Rasa waswas tersebut berhasil disalurkan (barangkali) lantaran film ini sangat amat lantang berbicara soal fasisme. Apalagi, sejak awal film, penonton sudah berhasil dibikin empati oleh karakter Strassera yang family man tapi juga gatal ingin terlibat dalam penuntasan kasus ini. Tak terhitung ancaman nyawa yang diterima oleh Strassera dan keluarganya sepanjang kiprahnya dalam persidangan bersejarah tersebut.
Namun, Strassera tak gentar, cenderung keras kepala. Ketakutan justru diperlihatkan oleh partnernya, Luis Moreno Ocampo (Juan Pedro Lanzani), tim, dan para saksi persidangan. Ini hal lumrah. Positifnya, penonton jadi punya teman untuk merasa waspada di beberapa adegan.
Sedikit Berpaling dari “Show, Don’t Tell”
Karena kebutuhan sejumlah poin penting dalam menarasikan fakta sejarah, film ini jadi agak melenceng dari hukum tak tertulis persinemaan, show, don’t tell. Banyak dari informasi yang, mau tak mau, harus disalurkan lewat dialog. Sebab jika tidak, tak terbayang durasi film ini akan jadi sepanjang apa.
Tapi, sejumlah eksposisi itu tertolong lewat montase ciamik dan cut-to-cut estetis yang memanfaatkan dialog para karakternya. Jika narasi berpotensi garing dan “banyak bacot”, maka berikan nilai lebih pada elemen sinematik. Barangkali itu jadi pegangan Argentina, 1985 jika berkaca pada editing yang ditawarkan.
Dengan demikian, Argentina, 1985, menuntut penontonnya untuk fokus, sebab cerita dijabarkan dengan kecepatan maksimal. Seruput kopi sebentar saja bisa gawat.
Tapi tenang, meskipun sebagian film ada di area persidangan dan menyorot ripuhnya tim Strassera mengumpulkan bukti– untuk membangun ketegangan naturalistik dan keakuratan sejarah guna menggarisbawahi pentingnya kasus tersebut dan dampak krusialnya terhadap masa depan kebebasan sipil di Argentina – penonton bisa bernapas lega sejenak saat film beralih ke sub-plot kehidupan Strassera dan Ocampo yang tak kalah asyik untuk diikuti.
Drama Courtroom yang Komikal
Sah saja. Lagi pula, objek humor bukan dari sejarah traumatis tersebut, melainkan sisi lain dari karakter Stassera yang berhasil diulik dengan baik oleh Darin dan Mitre. Penonton bisa tertawa di beberapa adegan meskipun filmnya bertema serius.
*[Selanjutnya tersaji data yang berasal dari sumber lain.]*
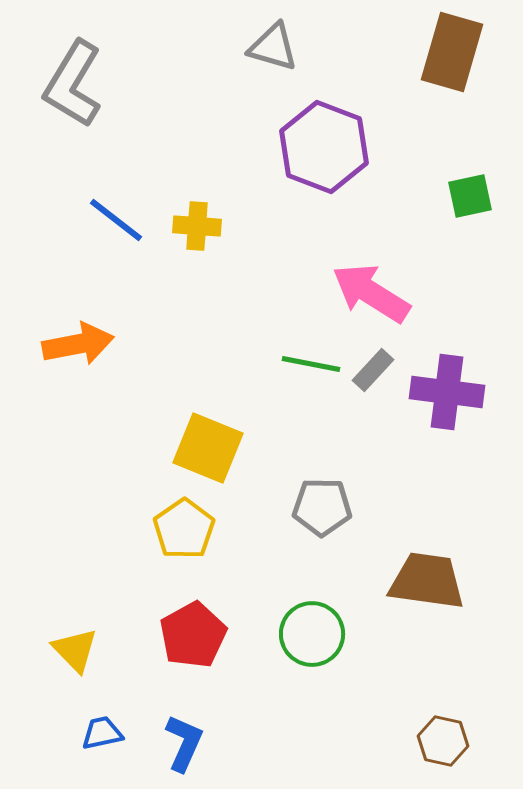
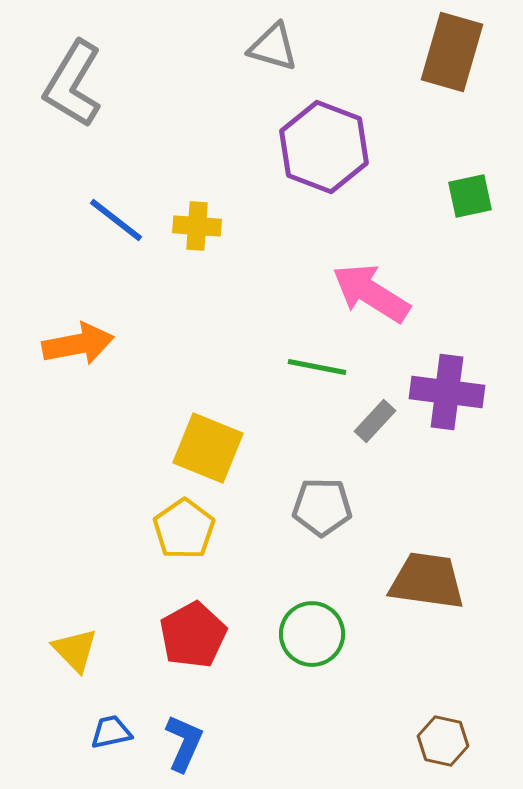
green line: moved 6 px right, 3 px down
gray rectangle: moved 2 px right, 51 px down
blue trapezoid: moved 9 px right, 1 px up
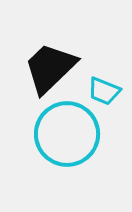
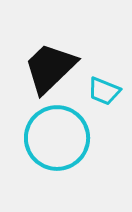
cyan circle: moved 10 px left, 4 px down
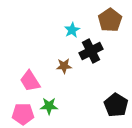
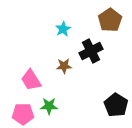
cyan star: moved 9 px left, 1 px up
pink trapezoid: moved 1 px right, 1 px up
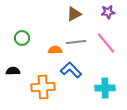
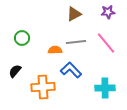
black semicircle: moved 2 px right; rotated 48 degrees counterclockwise
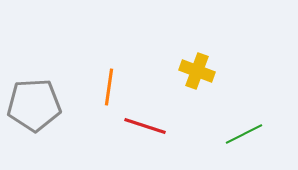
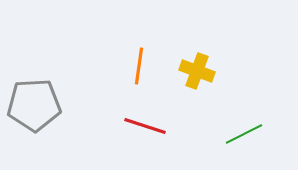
orange line: moved 30 px right, 21 px up
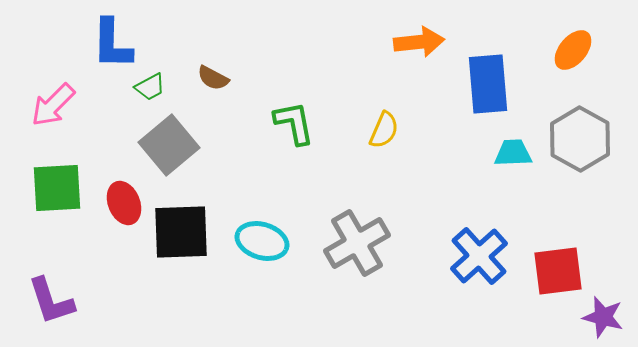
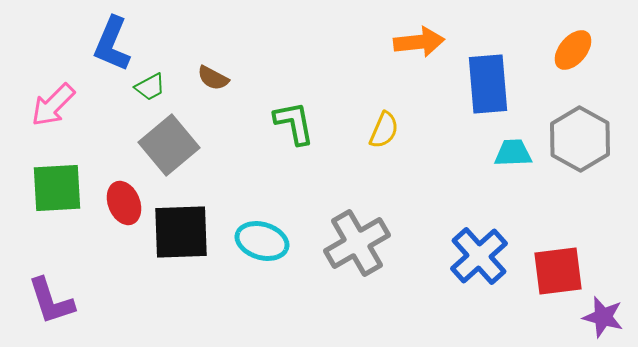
blue L-shape: rotated 22 degrees clockwise
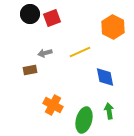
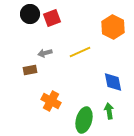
blue diamond: moved 8 px right, 5 px down
orange cross: moved 2 px left, 4 px up
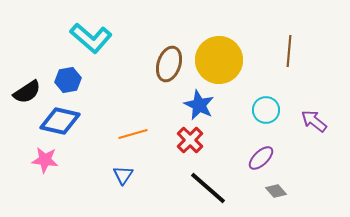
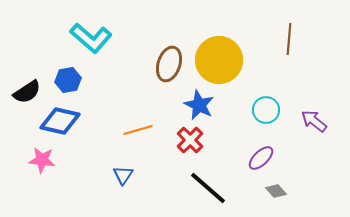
brown line: moved 12 px up
orange line: moved 5 px right, 4 px up
pink star: moved 3 px left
Sisi humor karakter Strassera dalam Argentina, 1985 bukan semata-mata imajinasi aktor dan sutradara untuk membuat filmnya lebih menarik. Tapi memang seperti itulah Strassera dikenal oleh masyarakat Argentina.
Selama proses pengembangan karakter, Darin menemukan fakta kalau Strassera punya selera humor yang unik. Kesantaiannya dalam menanggapi ancaman nyawa oleh oknum anonim dari balik telepon, serta keterbukannya membicarakan ancaman yang ia terima, membuat Strassera menyandang gelar ‘Si Gila’ oleh rakyat Argentina. Gila di sini bermakna positif dan apresiasi.
Fakta ini membuat Darin membuka jendela baru ketika mengadaptasi ‘Si Gila’ ke dalam film dan memberi lapisan lebih dalam atas kepribadian Strassera di samping keserisusannya dalam menentang kediktatoran Videla. Argentina, 1985 pun menjelma cerita segar, baik dari segi plot cerita maupun karakter.